▸ 作業指示:
1/ 陶芸窯に関する本文のうち、「図1に示すように、本実施形態」を含む箇所から「上面に設けられていてもよい。」までを書き写してください。その際、「造形物」を「成形品」に置き換えてください。
2/ 陶芸窯に関する本文によると、本実施形態の加熱部20は何によって構成されていますか。

▸ 確認用本文:

· · · · ·

図1に示すように、本実施形態の陶芸窯1は、焼成室10、加熱部20、計測器30、およびコントローラ40を有する。
【0013】
焼成室10は、耐熱性に優れたレンガやボードにより形成された筐体である。焼成室10の内部には、造形物を収容して加熱するための空間が、設けられている。
図1では、焼成室10の内部を明示するために、焼成室10の前面に設けられた扉の図示を省略している。ユーザは、焼成室10の扉を開けることにより、焼成室10の内部へ焼成前の造形物を搬入したり、焼成室10から焼成後の陶磁器を搬出したりすることができる。なお、扉は、焼成室10の上面に設けられていてもよい。
【0014】
加熱部20は、焼成室10の内部を加熱するための機構である。本実施形態の加熱部20は、焼成室10の内側面に埋め込まれた複数のコイル状またはウェーブ状の電熱線により構成される。各電熱線は、通電により発熱し、焼成室10の内部を加熱する。ただし、本発明の加熱部は、必ずしも電熱線を用いたものでなくてもよい。コントローラ40により発熱量を制御可能に構成されていれば、ガス式や灯油式の加熱部を用いてもよい。

· · · · ·

▸ データ内容:

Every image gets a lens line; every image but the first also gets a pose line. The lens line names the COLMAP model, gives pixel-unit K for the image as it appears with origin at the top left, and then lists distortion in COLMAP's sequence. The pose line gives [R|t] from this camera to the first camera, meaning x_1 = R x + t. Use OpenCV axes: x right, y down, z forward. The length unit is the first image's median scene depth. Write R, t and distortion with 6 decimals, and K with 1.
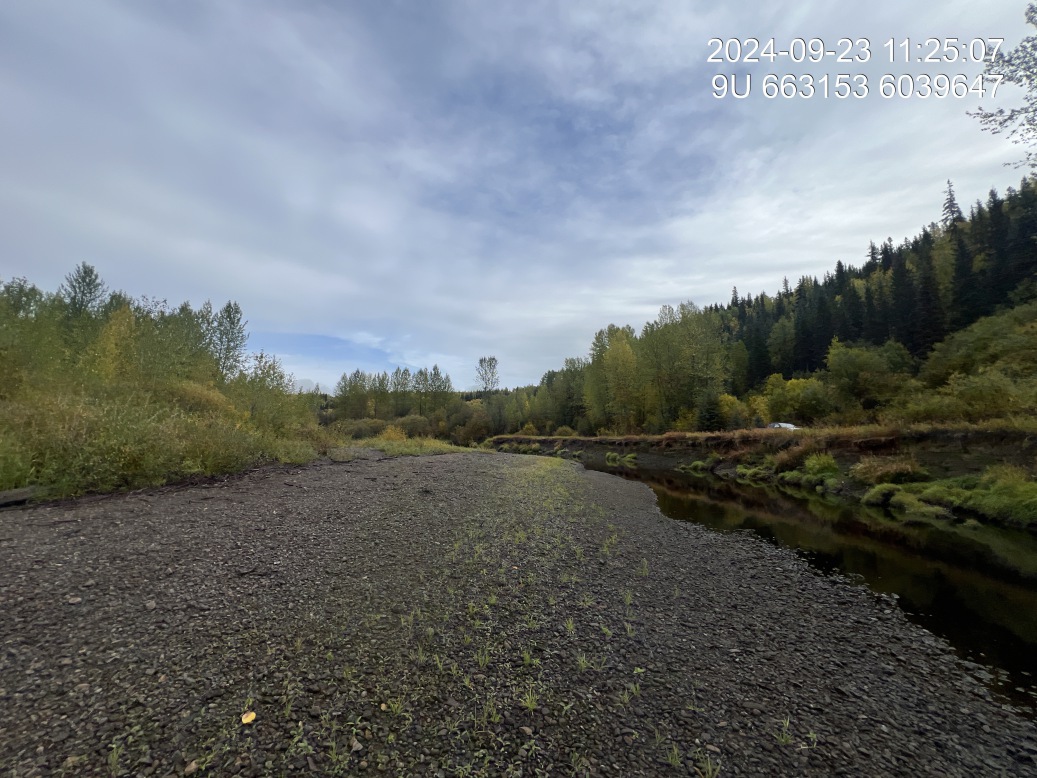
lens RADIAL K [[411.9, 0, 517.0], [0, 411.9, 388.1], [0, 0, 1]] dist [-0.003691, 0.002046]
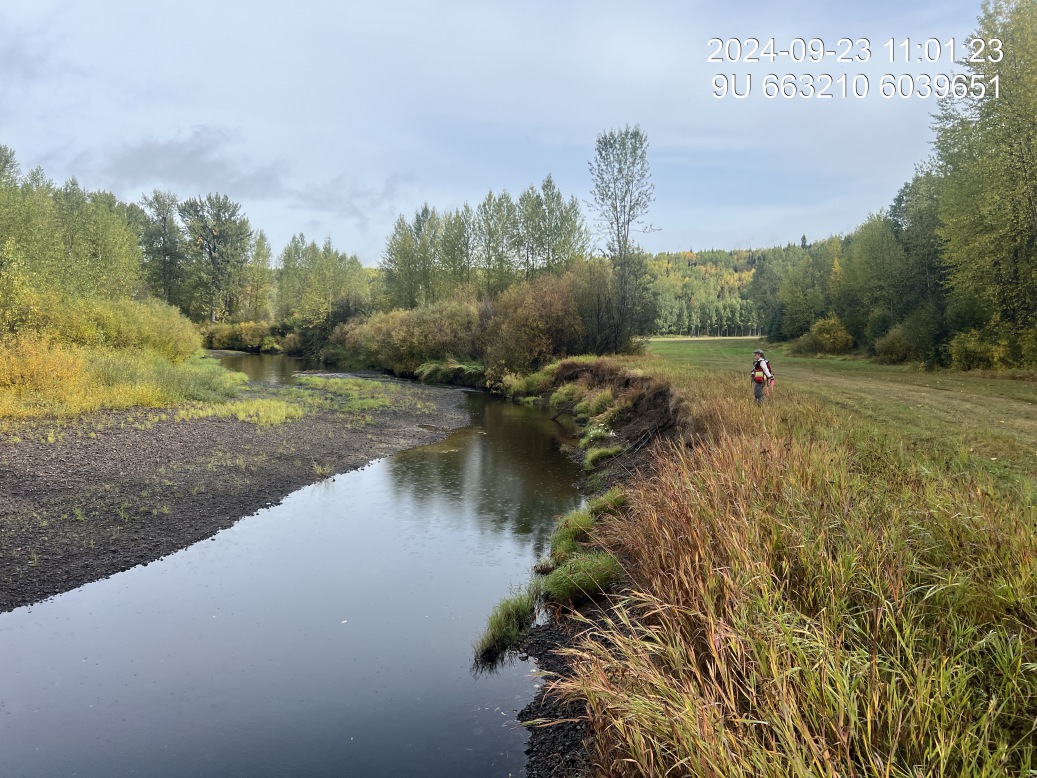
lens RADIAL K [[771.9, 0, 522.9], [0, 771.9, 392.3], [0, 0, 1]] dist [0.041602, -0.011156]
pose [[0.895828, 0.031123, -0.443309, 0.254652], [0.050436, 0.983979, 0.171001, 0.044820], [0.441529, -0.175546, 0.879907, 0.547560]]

· · · · ·

▸ 解答結果:
1/
図1に示すように、本実施形態の陶芸窯1は、焼成室10、加熱部20、計測器30、およびコントローラ40を有する。
【0013】
焼成室10は、耐熱性に優れたレンガやボードにより形成された筐体である。焼成室10の内部には、成形品を収容して加熱するための空間が、設けられている。
図1では、焼成室10の内部を明示するために、焼成室10の前面に設けられた扉の図示を省略している。ユーザは、焼成室10の扉を開けることにより、焼成室10の内部へ焼成前の成形品を搬入したり、焼成室10から焼成後の陶磁器を搬出したりすることができる。なお、扉は、焼成室10の上面に設けられていてもよい。

2/ 焼成室10の内側面に埋め込まれた、複数のコイル状またはウェーブ状の電熱線によって構成されています。